Rénovation écolo : comment avoir la fibre

Fibres végétales, autorénovation, saisonnalité… Pour rénover efficacement son logement, de nombreuses solutions existent. A condition surtout de bien choisir ses matériaux.
Supplement Immobilier. "Rénover, c’est bien, mais rénover «vert», c’est encore mieux – même si cela requiert un peu plus de matière grise. Low-tech, frugal, durable, sobre, écologique, bas-carbone…" (Henrike Stahl/Libération)
publié le 14 septembre 2024 à 4h13

L’an dernier, 26 % des Français ont déclaré avoir eu froid chez eux. La faute, en partie, aux millions de passoires énergétiques, qui manquent rarement de devenir des «logements bouilloires» l’été : trop chauds, trop humides. Mais avec moins de 1 % du parc immobilier renouvelé chaque année, le salut ne viendra pas de la construction neuve. «Aujourd’hui, le vrai défi est donc de rénover lourdement», juge Laurent Arnaud, spécialiste des bâtiments durables au Cerema. «Rénover, plutôt que de faire table rase de l’existant pour tout reconstruire, c’est déjà un grand pas», abonde l’ingénieure thermicienne Héloïse Pelen, à la tête de l’agence P-tréma. Le constat ne vaut pas blanc-seing : à défaut de prendre en compte l’impact environnemental (et notamment carbone) de ces travaux, «on va dans le mur, le pied sur l’accélérateur», alerte Laurent Arnaud.

Rénover, c’est bien, mais rénover «vert», c’est encore mieux – même si cela requiert un peu plus de matière grise. Low-tech, frugal, durable, sobre, écologique, bas-carbone… Les vocables varient presque autant que les solutions, mais l’ambition reste la même : répondre aux besoins des habitants tout en préservant au mieux la planète. Bien souvent, cela passe d’abord par l’amélioration de la performance de «l’enveloppe» du bâtiment. «Plus le manteau est épais, moins on a froid. En isolation, la première économie est l’énergie qui n’est pas consommée», résume Cécile Belard du Plantys, directrice de Paris Habitat. Rue de Croulebarbe (XIIIe arrondissement de la capitale), une résidence de 156 logements sociaux est en cours d’isolation grâce à des panneaux en fibres végétales composées de coton, lin et jute. Un choix engagé, défend Cécile Belard du Plantys : «L’Etat donne des aides à la rénovation, mais au niveau du règlement, rien n’impose d’être vertueux en termes de matériaux.»

### SÉRIE D'EXERCICES
a - Les affirmations suivantes concordent-elles avec le texte sur la rénovation écologique ? (i) L'an dernier, 26 % des Français ont déclaré avoir eu froid chez eux. (ii) Plus de 1 % du parc immobilier est renouvelé chaque année. (iii) La résidence de la rue de Croulebarbe compte 156 logements sociaux. Répondez par oui ou par non, en citant à chaque fois les mots décisifs du texte.
b - D'après le texte sur la rénovation écologique, de quoi se composent les panneaux en fibres végétales posés sur la résidence de la rue de Croulebarbe ?
c - Reprenez, s'il vous plaît, le texte sur la rénovation écologique après sa dernière phrase et poursuivez-le.
Le matériel placé plus bas ne sert à rien ici.

### MATÉRIEL RECUEILLI
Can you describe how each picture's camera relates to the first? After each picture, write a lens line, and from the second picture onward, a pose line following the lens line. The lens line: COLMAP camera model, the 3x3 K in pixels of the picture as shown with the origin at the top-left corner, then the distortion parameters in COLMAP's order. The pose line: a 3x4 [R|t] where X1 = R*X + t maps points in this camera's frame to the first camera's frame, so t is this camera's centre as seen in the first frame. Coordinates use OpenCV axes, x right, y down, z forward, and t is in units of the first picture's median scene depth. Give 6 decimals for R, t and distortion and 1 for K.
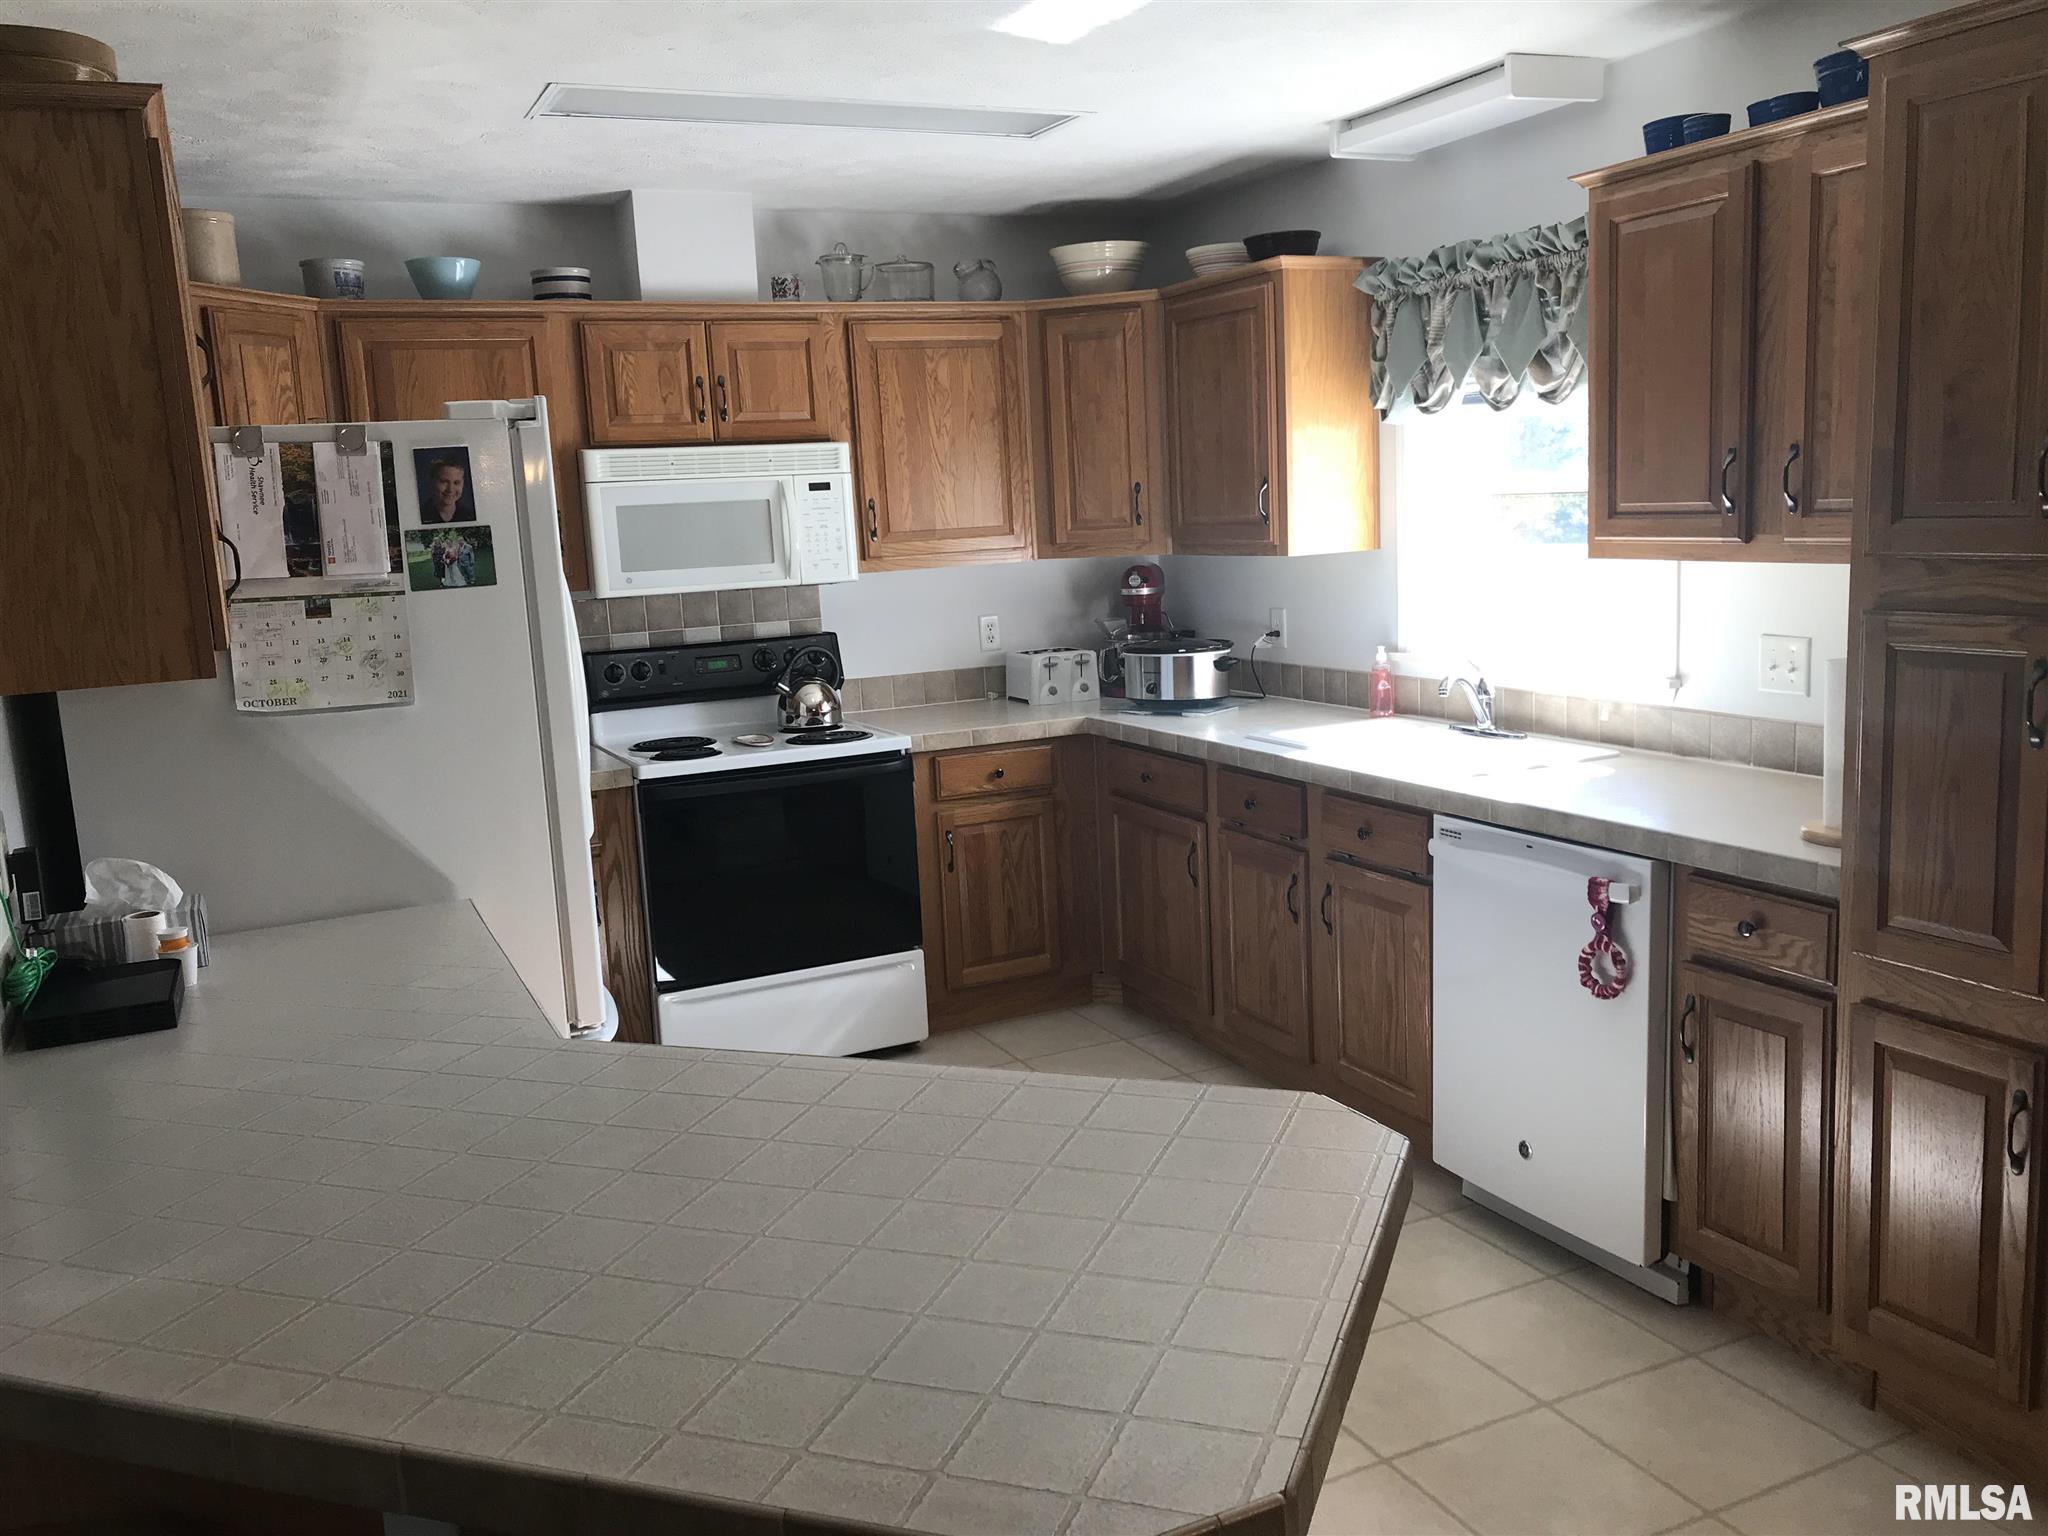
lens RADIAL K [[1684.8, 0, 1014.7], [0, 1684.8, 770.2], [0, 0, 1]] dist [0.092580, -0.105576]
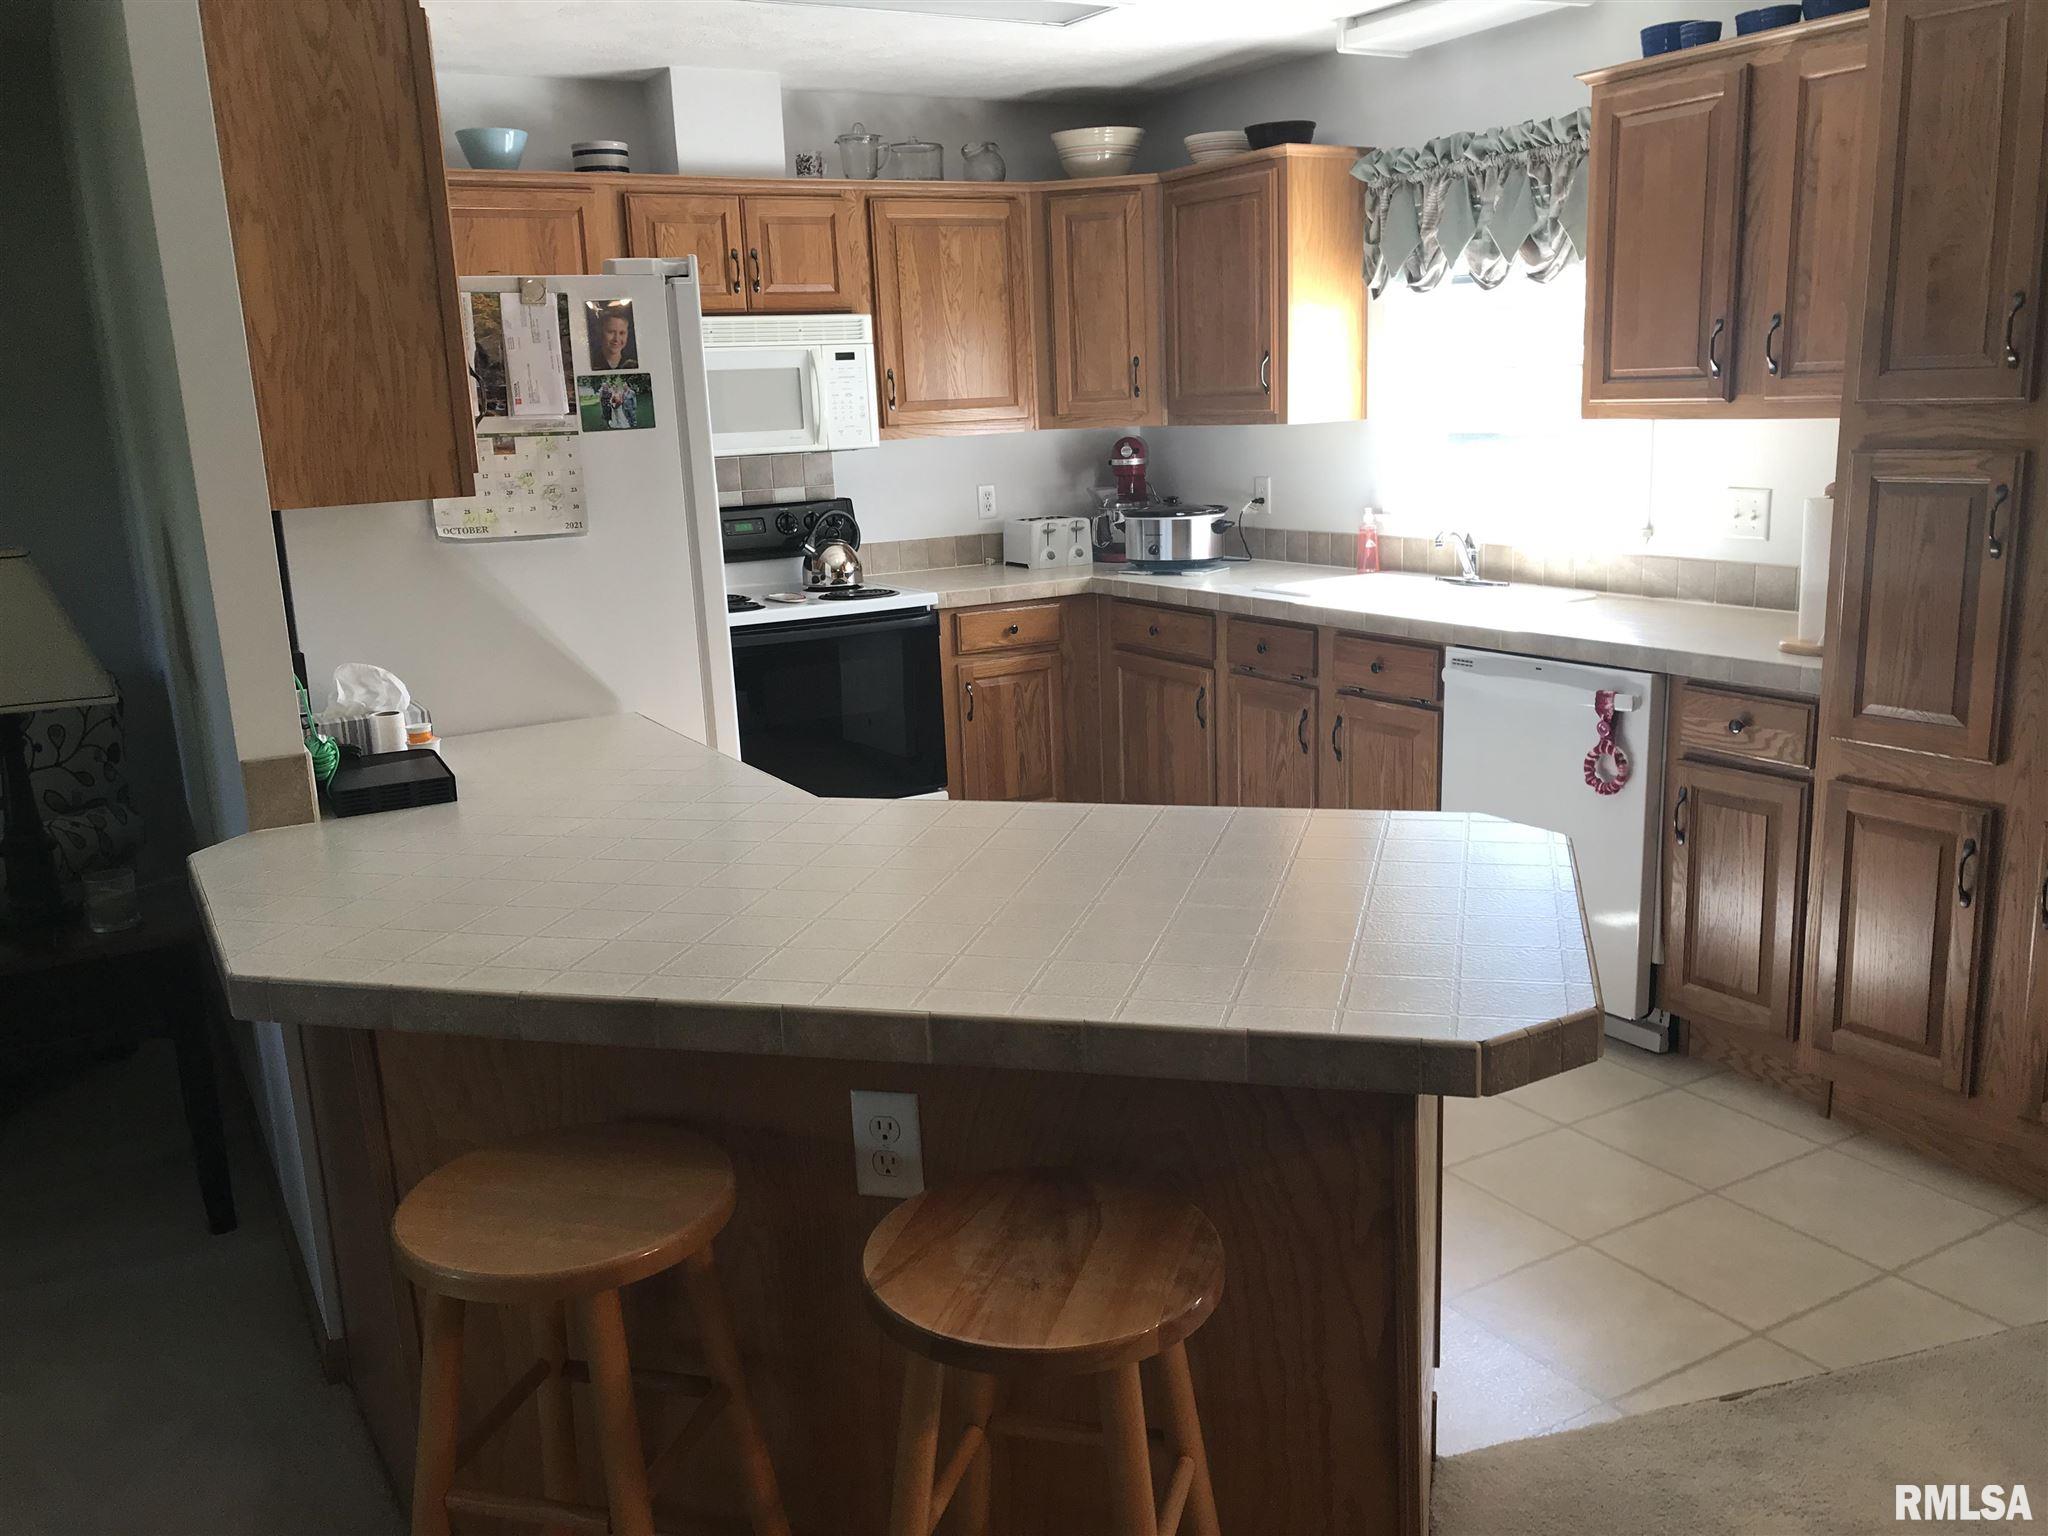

### CORRIGÉ
a -
(i) Oui : « L’an dernier, 26 % des Français ont déclaré avoir eu froid chez eux ».
(ii) Non : « avec moins de 1 % du parc immobilier renouvelé chaque année ».
(iii) Oui : « une résidence de 156 logements sociaux ».

b - De coton, de lin et de jute.

c -
«L’autorénovation est accessible»

N’en déplaise à la morale des trois petits cochons, la paille pourrait bien prendre sa revanche, emportant avec elle le liège, le chanvre, la ouate de cellulose, et autres fibres naturelles. Malgré leur léger surcoût (entre 0,5 % et 2 % de plus sur le budget d’une réalisation, estime Laurent Arnaud), les matériaux biosourcés atteignaient déjà 11 % du marché de l’isolation en 2021. Il faut dire qu’ils cumulent les bons points : disponibles localement, en abondance, peu carbonés, ils sont dotés de bonnes capacités d’inertie et de déphasage thermique (lors d’une canicule, l’onde de chaleur sera ressentie à l’intérieur du bâtiment plusieurs heures après avoir été observée à l’extérieur). Sans compter qu’ils assurent aussi une régulation hygrométrique : le bâtiment est respirant, l’humidité est évacuée vers l’extérieur. «On évite l’effet boîte étanche», explique Hélène Schwoerer de Paris Habitat. Essentiel, quand l’humidité est la principale source de dégradation du bâti, et qu’elle représente aussi une réelle menace sanitaire. Rien d’étonnant, donc, à ce qu’un nombre croissant de particuliers y aient recours, parfois épaulés d’associations et collectifs telles que le réseau normand Reno’Acc, Ecorce, en Ariège, ou encore Maisons paysannes de France. «On isole souvent des habitats individuels anciens avec de la terre locale. L’autorénovation est tout à fait accessible. Si on a du temps et des compétences, c’est quasiment gratuit», juge Héloïse Pelen.

Déjouant les clichés, tous les matériaux biosourcés ne sont pas nécessairement artisanaux. Et bien souvent, ils sont assez récents, même s’ils évoquent des procédés ancestraux. Ainsi du béton de chanvre (obtenu en mélangeant de la chènevotte, c’est-à-dire de la paille du chanvre défibrée, et un liant minéral), et de la gamme d’isolants Métisse, fabriquée avec du coton recyclé par l’association Le Relais ; ou encore de panneaux industriels en fibre de bois, une option que met en œuvre actuellement la thermicienne Héloïse Pelen, implantée en Corrèze, dans un immeuble de logements collectifs.

Choisir le bon matériau

Mais pour une rénovation efficace, encore faut-il savoir choisir le bon matériau au bon endroit, au bon moment. Ainsi, si le chanvre est un isolant performant, il peut moisir : il faut éviter de l’installer l’hiver ou prévoir une ventilation conséquente, sous peine de transformer votre maison en champignonnière non comestible… Autre exemple : l’isolation en ballots de paille sera écartée pour des immeubles de grande hauteur, du fait des normes de sécurité incendie en vigueur, précise Hélène Schwoerer, de Paris Habitat.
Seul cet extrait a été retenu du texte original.